Cully le sonrió, le estrechó la mano.

– No conozco a su hijo, pero su hermano es amigo mío. Irá a visitarme a Las Vegas a fin de mes. Pero no se preocupe, yo me ocuparé de él. No tendrá problemas.

Vio que Eli Hemsi le miraba calculadoramente. Sí, era el momento de contárselo todo.

– Ya que no puede usted ayudarme -dijo Cully-, tendré que proporcionarle a Merlyn un buen abogado. Supongo que el fiscal del distrito le habrá dicho que Merlyn se confesará culpable y obtendrá una condena condicional. Y se descubrirá todo el pastel, con lo que su hijo no sólo obtendrá inmunidad sino que nunca tendrá que volver al ejército. Puede ser que suceda eso. Pero Merlyn no se declarará culpable. Habrá un juicio. Su hijo deberá comparecer ante un tribunal público. Y tendrá que declarar. Habrá mucha publicidad. Sé que eso a usted no le molesta, pero los periódicos querrán saber dónde está su hijo Paul y qué hace. Me da igual quién le haya prometido lo que le hayan prometido, su hijo tendrá que ir al ejército. La prensa presionará demasiado. Y luego, además de todo eso, usted y su hijo tendrán enemigos. Utilizando su propia frase: «Le haré a usted desgraciado el resto de su vida».

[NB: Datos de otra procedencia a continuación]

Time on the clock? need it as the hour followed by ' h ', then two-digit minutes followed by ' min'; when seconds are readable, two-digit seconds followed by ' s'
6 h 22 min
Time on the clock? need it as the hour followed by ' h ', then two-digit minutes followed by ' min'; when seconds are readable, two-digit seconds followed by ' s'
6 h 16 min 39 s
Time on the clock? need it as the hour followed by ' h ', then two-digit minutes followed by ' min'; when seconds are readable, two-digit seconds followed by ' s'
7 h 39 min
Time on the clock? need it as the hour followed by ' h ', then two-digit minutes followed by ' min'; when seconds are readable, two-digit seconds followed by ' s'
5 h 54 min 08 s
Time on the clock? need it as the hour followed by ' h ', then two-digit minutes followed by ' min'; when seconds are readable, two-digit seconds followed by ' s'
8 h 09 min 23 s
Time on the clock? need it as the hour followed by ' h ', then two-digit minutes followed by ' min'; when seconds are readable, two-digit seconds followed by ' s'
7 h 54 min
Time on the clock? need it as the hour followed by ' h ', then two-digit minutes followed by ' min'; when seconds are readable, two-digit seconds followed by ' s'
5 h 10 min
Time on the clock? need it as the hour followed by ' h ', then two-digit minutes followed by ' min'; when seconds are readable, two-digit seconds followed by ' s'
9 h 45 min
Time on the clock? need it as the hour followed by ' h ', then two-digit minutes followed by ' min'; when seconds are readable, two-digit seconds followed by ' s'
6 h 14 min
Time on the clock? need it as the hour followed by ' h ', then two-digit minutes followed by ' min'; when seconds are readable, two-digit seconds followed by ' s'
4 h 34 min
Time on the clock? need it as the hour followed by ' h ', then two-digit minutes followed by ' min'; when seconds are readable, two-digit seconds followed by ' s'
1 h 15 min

Una vez expuesta abiertamente la amenaza, Hemsi se retrepó en la silla y miró fijamente a Cully. Su rostro macizo y arrugado revelaba más tristeza que cólera. Así que Cully insistió:

– Usted tiene contactos. Hable con ellos y escuche sus consejos. Infórmese sobre mí. Dígales que trabajo para Gronevelt, del Hotel Xanadú. Si ellos están de acuerdo con usted y llaman a Gronevelt, nada podré hacer yo, pero estará en deuda con ellos.

– ¿Dice usted que todo irá bien si mi hijo hace lo que usted pide?

– Se lo garantizo -dijo Cully.

– ¿No tendrá que volver al ejército? -volvió a preguntar Hemsi.

– Le garantizo también eso -dijo Cully-. Tengo amigos en Washington, igual que usted. Pero mis amigos pueden hacer cosas que los suyos no pueden hacer. Aunque sólo fuese porque no pueden tener contactos con usted.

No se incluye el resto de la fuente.